> **PROBLEMS AND TASKS**:
1. Using the text on harmonization of maritime rules, list the provisions that the Hague-Visby Rules amended.
2. Answer the following from the text on harmonization of maritime rules:
(a) Which body's meeting first formulated the Hague Rules, and in what year?
(b) Where were the proposals of the Conference of the Comité Maritime International signed?
(c) What does the text give as the most common method of achieving harmonization of rules?

> **SOURCE EXTRACT**:
---

Harmonisation of rules does not necessarily mean uniformity of rules. Harmonisation contemplates rules which can co-exist conveniently. Uniform rules answer that requirement. Rules which are different may also answer that requirement so long as they do not operate inconsistently or generate inconsistent outcomes. But in the context in which I speak today there is no need to draw a distinction between the two.
Harmonisation of rules can be achieved by various means. The most common method is by the drafting of an international treaty (convention) at a diplomatic conference, the convention then being open to accession by nation states, though accession may be subject to reservations or qualifications. The object of such a convention is to prescribe provisions for adoption by nation states. Another means of achieving harmonisation is by the formulation of a draft convention by an international organisation, though even then the draft may be put forward for adoption at a diplomatic conference.
The Hague Rules, which were first formulated at a meeting of the International Law Association in 1921 at The Hague, came into existence in this way. They were subsequently adopted at the Brussels Convention in 1924 and became the subject of the Carriage of Goods by Sea Act 1924 (UK) and similar statutes elsewhere, including Australia and New Zealand. The Hague Rules tempered the imbalance which had existed between ship owners on the one hand and cargo owners on the other, much to the detriment of the interests of the cargo owners.
The Brussels Protocol of 1968, incorporating the rules known as the Visby Rules, amended the Brussels Convention. These Rules resulted from the Conference of the Comité Maritime International. The proposals of that Conference were signed at Visby. The Convention and the Protocol are to be read as one instrument incorporating a single set of rules, the Hague-Visby Rules. Again, these Rules became the subject of Carriage of Goods by Sea Acts in a number of jurisdictions, including those already mentioned. In general, the amended Rules, unlike the old Rules, did not require to be incorporated by clause paramount. The amended Rules expanded the area of operation of the old Rules. They also amended the provisions relating to the limits of liability, the limitation of actions and the evidentiary effect of a bill of lading in relation to a bona fide transferee.

---

> **DATA BLOCK**:

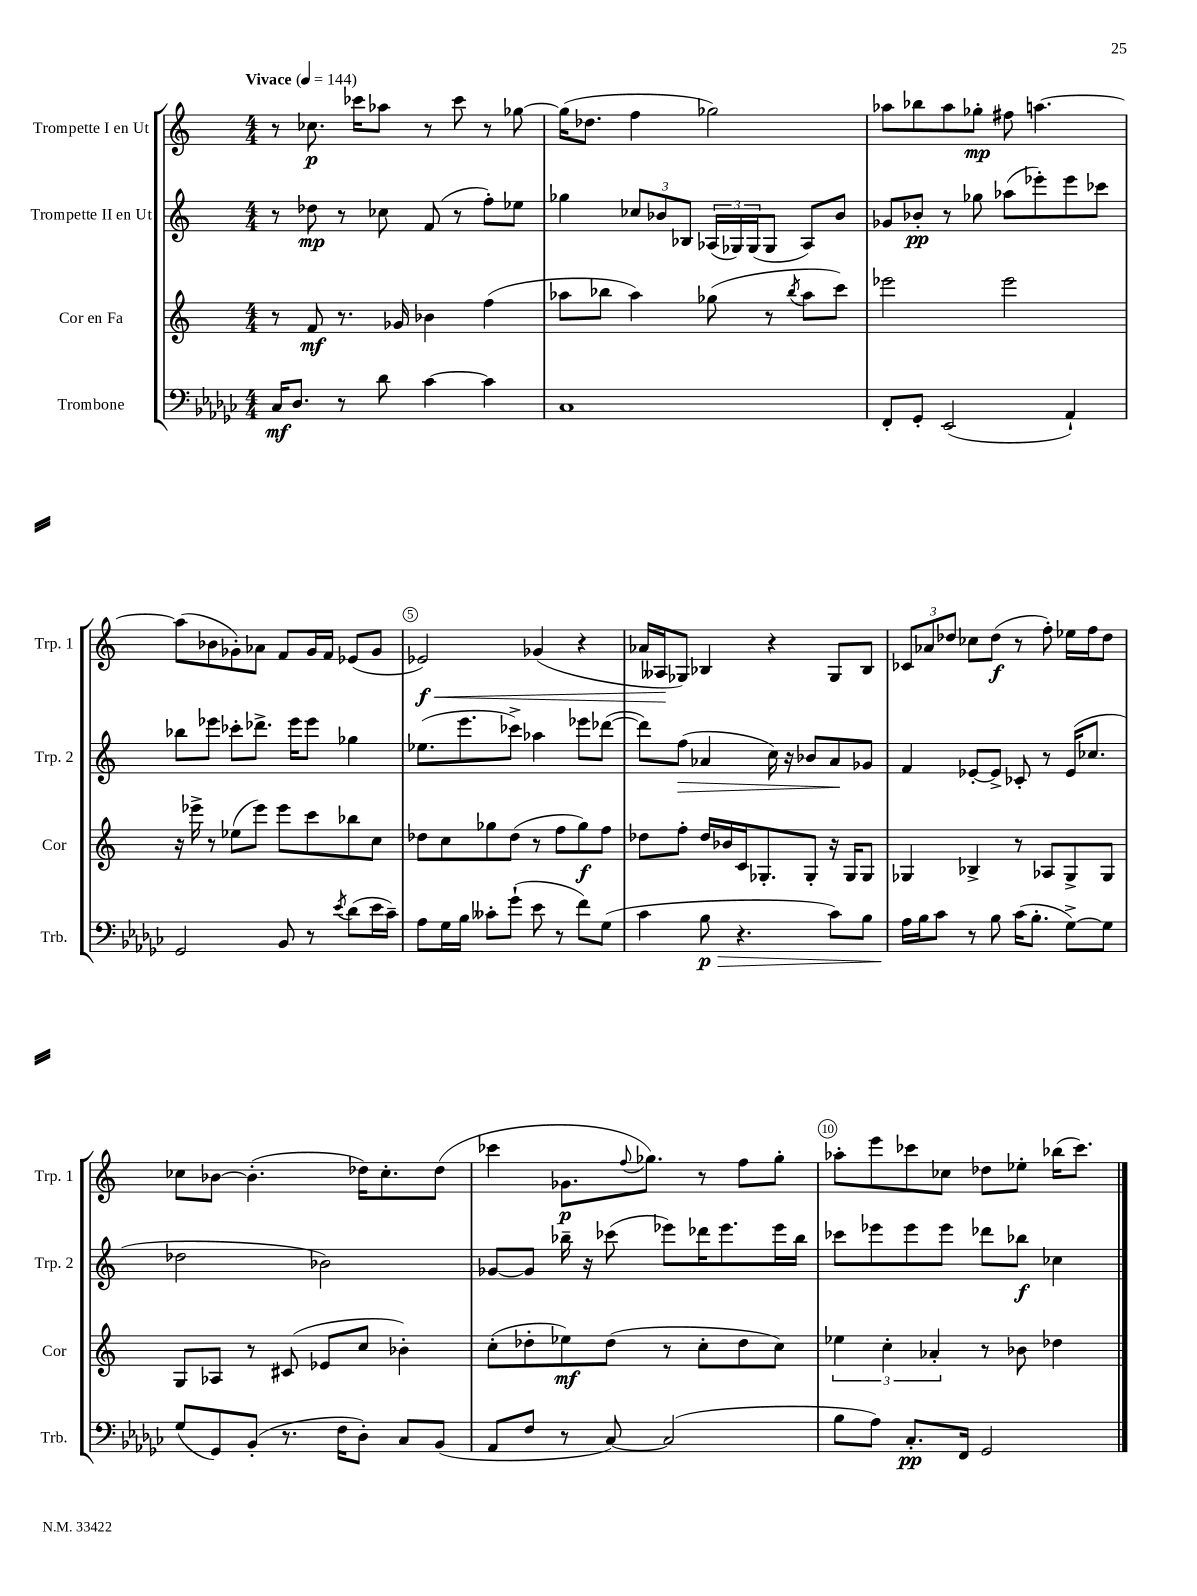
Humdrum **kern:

---

> **SOLUTIONS PER TASK**:
1.
- The limits of liability
- The limitation of actions
- The evidentiary effect of a bill of lading in relation to a bona fide transferee

2.
(a) A meeting of the International Law Association, in 1921.
(b) At Visby.
(c) Drafting an international treaty (convention) at a diplomatic conference, which nation states may then accede to.